# Work instructions
Repeat every entry word for word, but leave the images out of your copy.

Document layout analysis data
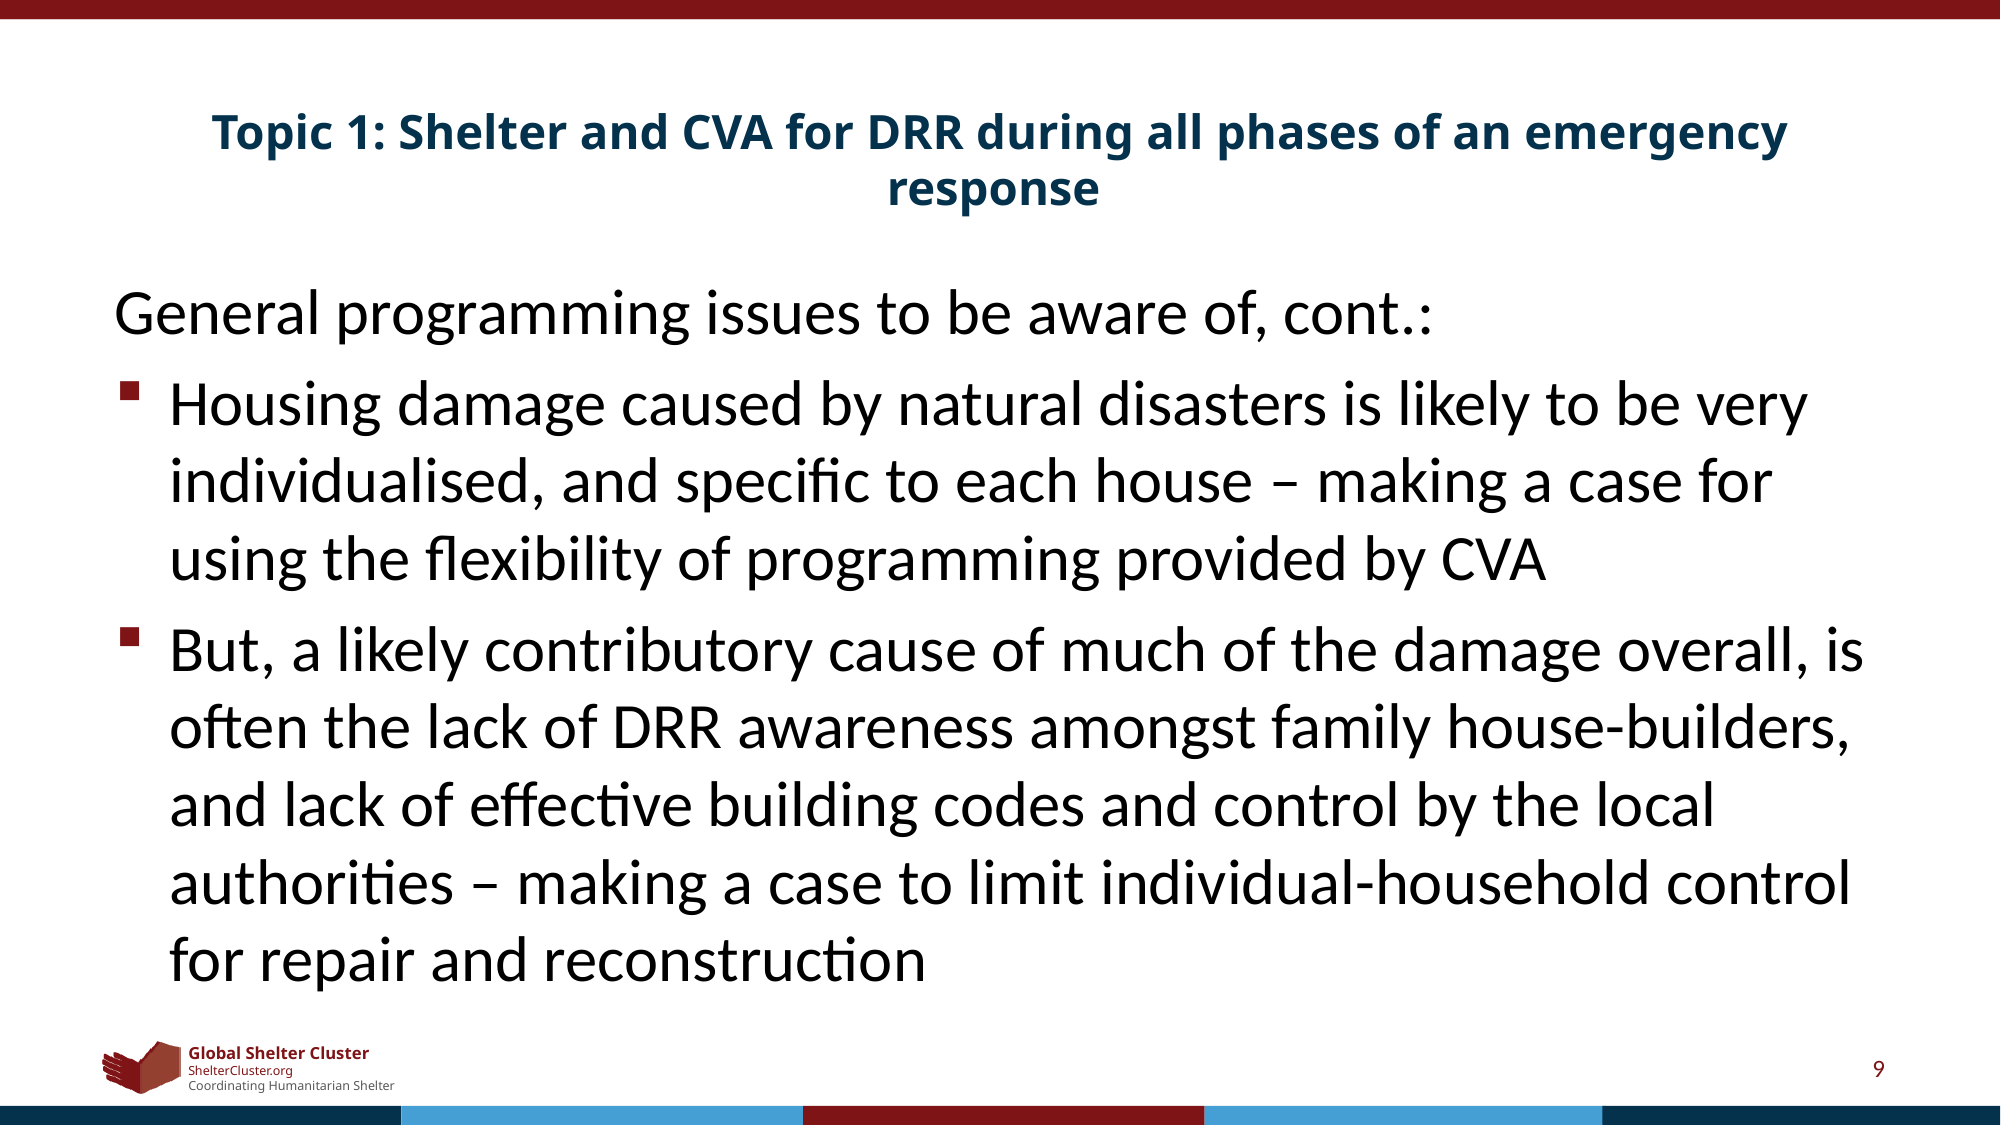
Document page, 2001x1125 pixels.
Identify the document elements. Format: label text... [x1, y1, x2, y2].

title Topic 1: Shelter and CVA for DRR during all phases of an emergency response [99, 93, 1900, 262]
picture [102, 1041, 181, 1094]
slide_number 9 [1433, 1037, 1900, 1098]
list General programming issues to be aware of, cont.: Housing damage caused by natural disasters is likely to be very individualised, and specific to each house – making a case for using the flexibility of programming provided by CVA But, a likely contributory cause of much of the damage overall, is often the lack of DRR awareness amongst family house-builders, and lack of effective building codes and control by the local authorities – making a case to limit individual-household control for repair and reconstruction [99, 262, 1900, 1005]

# Task response
Document page, 2001x1125 pixels.
Identify the document elements. Format: label text... [x1, y1, x2, y2].

title Topic 1: Shelter and CVA for DRR during all phases of an emergency response [99, 93, 1900, 262]
picture [102, 1041, 181, 1094]
slide_number 9 [1433, 1037, 1900, 1098]
list General programming issues to be aware of, cont.: Housing damage caused by natural disasters is likely to be very individualised, and specific to each house – making a case for using the flexibility of programming provided by CVA But, a likely contributory cause of much of the damage overall, is often the lack of DRR awareness amongst family house-builders, and lack of effective building codes and control by the local authorities – making a case to limit individual-household control for repair and reconstruction [99, 262, 1900, 1005]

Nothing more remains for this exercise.